Les animaux eux aussi sont de la partie puisque de plus en plus de produits à base de cannabis leur sont destinés.

7. Se lancer dans le CBD, toujours une bonne idée?

On l’a vu, en théorie, tout le monde peut entamer une culture de CBD. Cela dit, même si l’on se sent la fibre botanique, il est judicieux de se poser les bonnes questions en amont, particulièrement en ce qui concerne l’infrastructure. A titre d’exemple, si l’on veut obtenir un produit abouti, cultivé chez soi, cela nécessite l’achat d’une tente de culture, de pots, d’un extracteur d’air, d’un humidificateur d’air, d’une station météo, de lampes, de terreau ou encore d’un ventilateur. Cette liste, non exhaustive, a de quoi faire réfléchir les cultivateurs en herbe. En termes de surface, selon Cédric Rimella, «pour une exploitation viable, il faut compter minimum 300 à 500 mètres carrés. En dessous, ça reste un à-côté.»

Le CBD, un produit miraculeux?

A en croire les sites de vente en ligne, le CBD est aux plantes médicinales ce que le bicarbonate de soude est aux produits de nettoyage. Anxiété, maux de tête, stress, dépression, rhumatismes, courbatures, problèmes intestinaux, il sert à tout. Alors, le CBD est-il réellement miraculeux? Même si les recherches à ce sujet ne sont pas encore assez nombreuses pour arriver à un consensus scientifique, celles qui ont été publiées relèvent que les effets qu’on lui attribue sont bien réels. Selon une étude publiée en 2020 dans Best Practice & Research: Clinical Anaesthesiology, une revue spécialisée dans l’anesthésiologie et le traitement de la douleur, les vertus analgésiques et déstressantes attribuées au CBD sont scientifiquement fondées. Cerise sur le gâteau, on ne lui connaît presque aucun effet indésirable.

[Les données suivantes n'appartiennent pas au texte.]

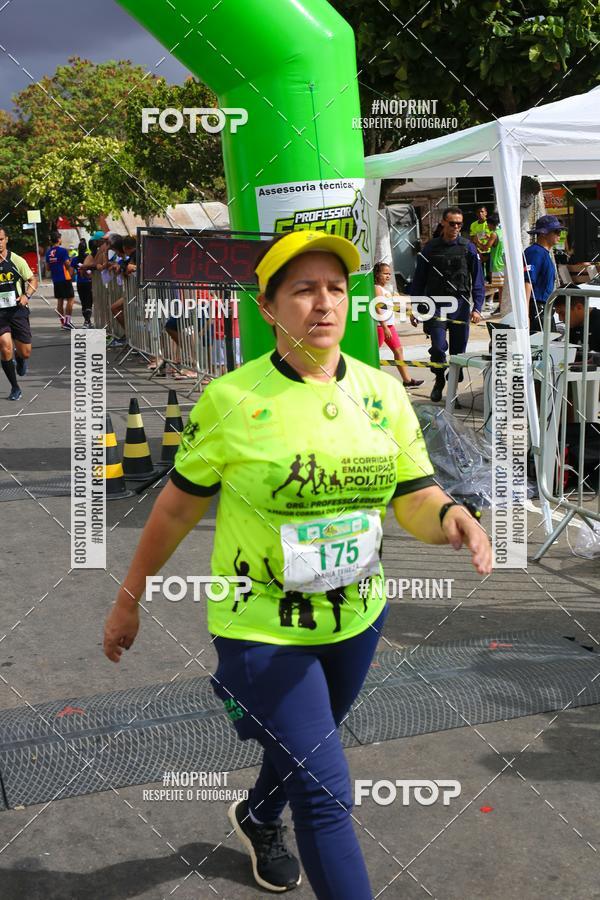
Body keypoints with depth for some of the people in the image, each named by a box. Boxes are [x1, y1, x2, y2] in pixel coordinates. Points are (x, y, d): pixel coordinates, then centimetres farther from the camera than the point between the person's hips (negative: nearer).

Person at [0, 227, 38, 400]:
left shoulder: (17, 260, -4)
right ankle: (15, 388, 4)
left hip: (18, 310, 0)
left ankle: (19, 359, 44)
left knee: (25, 353, 3)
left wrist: (26, 295, -15)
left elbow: (33, 280, 3)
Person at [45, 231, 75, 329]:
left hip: (55, 279, 7)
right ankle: (68, 320, -9)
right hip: (65, 278, -7)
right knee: (70, 299, -2)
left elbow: (48, 267, 14)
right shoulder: (62, 250, -12)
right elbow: (67, 265, -14)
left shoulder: (48, 252, 9)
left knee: (60, 300, 10)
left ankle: (62, 321, 12)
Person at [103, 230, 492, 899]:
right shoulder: (230, 400, -16)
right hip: (261, 626, -5)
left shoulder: (382, 392, -4)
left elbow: (414, 500, -2)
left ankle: (260, 818, 60)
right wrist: (129, 599, 1)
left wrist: (449, 516, -26)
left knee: (303, 748, 27)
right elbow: (177, 506, -6)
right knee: (326, 792, -7)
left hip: (355, 618, 5)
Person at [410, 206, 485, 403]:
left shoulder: (468, 248, 4)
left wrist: (477, 308, -6)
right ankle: (439, 381, 12)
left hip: (460, 305, 1)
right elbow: (419, 280, 9)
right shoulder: (430, 248, 5)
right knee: (438, 346, -13)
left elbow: (478, 281, 4)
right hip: (435, 305, -1)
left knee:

Pour Frank Zobel, spécialiste en cannabis et CBD chez Addiction Suisse, le constat est aussi très positif. «On a vu beaucoup de gens nous dire que le fait de consommer du CBD les avait soulagés.» Pour certaines personnes dépendantes à d’autres produits, le CBD peut même s’avérer utile pour diminuer leur consommation. Une étude réalisée par la société uWeed et l’Association suisse de l’industrie du cannabis (CI Chanvre) relevait par ailleurs en août 2021 que 57% des répondants avaient ressenti des effets positifs forts à très forts sur leur santé. Ils consommaient du CBD pour se relaxer et mieux dormir ou comme analgésique.

De son côté, Swissmedic a autorisé depuis le 10 février 2021 l’utilisation d’un médicament à base de CBD, l’Epidyolex, qui peut être prescrit comme traitement d’appoint chez les enfants souffrant d’épilepsie.